* **EXERCISE PASSAGE**:
● ● ● ● ●

For instance, C. albicans shows a distinctly different transcription profile when changing from harmless yeast into aggressive hyphae. That way, it can not only adapt to the modified living conditions, but can also actively manipulate epithelial cells. Today, a number of genes are known that help C. albicans with their invasion. Such genome-wide analyses can contribute to finding intervention points for as many Candida types as possible.

Mushrooms, yeasts and other fungi share special features like cellwalls made of 1,3-beta-glucan. © Karl Dichtler / pixelio.de

A. fumigatus is also of the rather adaptable type when entering the bloodstream. For instance, it has a regulative protein in its repertoire that enables survival in oxygen-poor milieus. For further growth in the inhospitable host, the fungus expresses, as a stress reaction, a protein phosphatase named calcineurin. Studies with immunosuppressed mice have shown that the fungus is no longer virulent after a mutation of the respective gene. The competition comes from a different repository: Cyclosporin A, currently used in hospitals as an immunosuppressant, is a fungi-derived peptide and, as calcineurin-antagonist, impedes the growth of A. fumigatus. The combination with another active substance (Caspofungin) reinforces the action to a fungicidal effect.

Meanwhile, different transnational programmes are researching the fungal pathogenicity factors and their genetic foundations. If they succeed in manipulating them with active substances, the fungal invaders could be rendered harmless for humans, the researchers hope.

Effective medication is urgently needed. Of today’s applied antimycotics, only few target a broad spectrum of fungus types and have a high efficiency rate along with reasonable side effects. A blatant gap, because systemic fungal infections have long stopped being a rarity.

● ● ● ● ●

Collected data
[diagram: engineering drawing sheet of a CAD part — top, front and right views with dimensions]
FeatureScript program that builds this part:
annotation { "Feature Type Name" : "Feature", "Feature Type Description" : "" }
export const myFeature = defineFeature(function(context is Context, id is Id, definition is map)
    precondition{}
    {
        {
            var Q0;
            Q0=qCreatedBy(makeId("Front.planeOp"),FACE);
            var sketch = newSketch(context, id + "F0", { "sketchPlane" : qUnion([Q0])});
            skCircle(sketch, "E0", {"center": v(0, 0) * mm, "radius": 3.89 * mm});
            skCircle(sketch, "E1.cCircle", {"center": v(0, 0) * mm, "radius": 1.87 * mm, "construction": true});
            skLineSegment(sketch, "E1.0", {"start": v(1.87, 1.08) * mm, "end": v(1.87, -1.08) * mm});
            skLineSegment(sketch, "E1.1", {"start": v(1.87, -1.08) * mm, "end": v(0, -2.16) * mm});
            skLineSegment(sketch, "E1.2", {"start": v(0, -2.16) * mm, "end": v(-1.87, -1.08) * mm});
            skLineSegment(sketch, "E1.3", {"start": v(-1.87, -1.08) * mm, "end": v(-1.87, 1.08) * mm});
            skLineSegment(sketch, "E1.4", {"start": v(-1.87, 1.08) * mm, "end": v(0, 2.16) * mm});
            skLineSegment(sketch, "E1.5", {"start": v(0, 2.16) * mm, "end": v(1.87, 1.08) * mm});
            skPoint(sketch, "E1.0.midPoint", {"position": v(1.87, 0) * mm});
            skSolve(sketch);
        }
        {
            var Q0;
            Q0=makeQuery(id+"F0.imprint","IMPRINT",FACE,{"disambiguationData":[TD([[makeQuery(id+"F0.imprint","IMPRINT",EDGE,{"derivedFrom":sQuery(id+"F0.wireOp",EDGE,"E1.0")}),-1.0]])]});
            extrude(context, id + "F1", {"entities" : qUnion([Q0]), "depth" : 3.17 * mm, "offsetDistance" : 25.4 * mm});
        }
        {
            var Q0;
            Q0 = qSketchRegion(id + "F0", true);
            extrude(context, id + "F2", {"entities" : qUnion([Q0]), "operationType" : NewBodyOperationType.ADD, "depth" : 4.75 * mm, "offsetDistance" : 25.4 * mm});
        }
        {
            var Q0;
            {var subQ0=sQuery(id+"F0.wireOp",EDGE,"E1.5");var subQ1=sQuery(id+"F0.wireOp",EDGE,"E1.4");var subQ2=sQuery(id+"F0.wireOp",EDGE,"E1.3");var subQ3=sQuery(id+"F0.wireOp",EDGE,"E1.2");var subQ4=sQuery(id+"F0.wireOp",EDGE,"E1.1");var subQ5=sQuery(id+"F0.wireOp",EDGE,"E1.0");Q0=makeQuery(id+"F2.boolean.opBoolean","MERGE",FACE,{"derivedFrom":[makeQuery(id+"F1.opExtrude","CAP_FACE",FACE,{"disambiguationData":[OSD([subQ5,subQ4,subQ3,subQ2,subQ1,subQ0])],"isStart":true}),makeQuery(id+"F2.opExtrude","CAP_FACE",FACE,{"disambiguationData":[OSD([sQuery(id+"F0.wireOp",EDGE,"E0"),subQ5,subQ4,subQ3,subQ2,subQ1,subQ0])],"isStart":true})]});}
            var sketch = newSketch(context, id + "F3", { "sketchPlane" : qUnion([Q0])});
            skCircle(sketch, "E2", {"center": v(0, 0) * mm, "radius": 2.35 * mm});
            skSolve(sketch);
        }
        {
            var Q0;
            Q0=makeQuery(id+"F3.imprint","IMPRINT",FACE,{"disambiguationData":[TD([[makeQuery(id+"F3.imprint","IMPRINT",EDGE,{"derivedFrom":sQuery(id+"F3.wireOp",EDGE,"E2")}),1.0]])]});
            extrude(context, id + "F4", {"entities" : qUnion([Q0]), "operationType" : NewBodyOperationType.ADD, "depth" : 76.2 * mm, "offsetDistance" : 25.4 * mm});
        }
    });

● ● ● ● ●

* **APPLY WHAT YOU READ**:
1. Reproduce the part of the passage on pathogenic fungi starting with "A. fumigatus is" and going on through "a fungicidal effect.".
2. Write the next part of the passage on pathogenic fungi, picking up after its final sentence.
The listing has nothing to do with the passage on pathogenic fungi.

* **RESPONSES PER TASK**:
1.
A. fumigatus is also of the rather adaptable type when entering the bloodstream. For instance, it has a regulative protein in its repertoire that enables survival in oxygen-poor milieus. For further growth in the inhospitable host, the fungus expresses, as a stress reaction, a protein phosphatase named calcineurin. Studies with immunosuppressed mice have shown that the fungus is no longer virulent after a mutation of the respective gene. The competition comes from a different repository: Cyclosporin A, currently used in hospitals as an immunosuppressant, is a fungi-derived peptide and, as calcineurin-antagonist, impedes the growth of A. fumigatus. The combination with another active substance (Caspofungin) reinforces the action to a fungicidal effect.

2.
Improvements of echinocandin antifungal agents (e.g. Caspofungin) show to be promising - aiming at fungi-specific targets, as well as the possibility of passive immunization against fungal antigens based on the model of smallpox vaccination. In this case, applications against C. albicans are already on their way to the clinical trials phase.
 

Think of Fungi

Rapid and reliable identification of fungal invasion is still challenging. Besides culture based tests and imaging procedures new diagnostic techniques are being developed.

The treatment of fungal infections is expensive. Avoiding them or treating them as efficiently as possible, is therefore an imperative for profitability in health care. Given the deficits in diagnostics and the few effective broad spectrum substances for treatment, this isn’t easy. Nevertheless - for the last ten years, standardised guidelines on the assessment of invasive mycoses have existed. They were initiated in 2002 by the Mycosis Study Group of the European Organization for Research and Treatment of Cancer and have since been further refined.

This raises awareness of the possibility of a fungal infection among doctors. Since certain patient groups have different fungal enemies, a doctor can evaluate a fungal invasion as “possible”, “probable” and “proven”, based on patient factors and clinical symptoms, whereby “proven” is a relatively rare evaluation. By combining this with microbiological and imaging techniques of fungal detection, diagnosis and hence treatment choice are to be facilitated.

Currently, the research project RESYME is examining to what extent these guidelines are applied. The joint project of the German Society for Mycology (DMykG) and the Department for antimycotic chemotherapy of the Paul-Ehrlich Society (PEG) documents the current application of antimycotic therapies, as well as data on the epidemiological situation in Germany. Because not only effective drugs are relevant for the treatment of such serious infections like those by fungi, but so is their rational application.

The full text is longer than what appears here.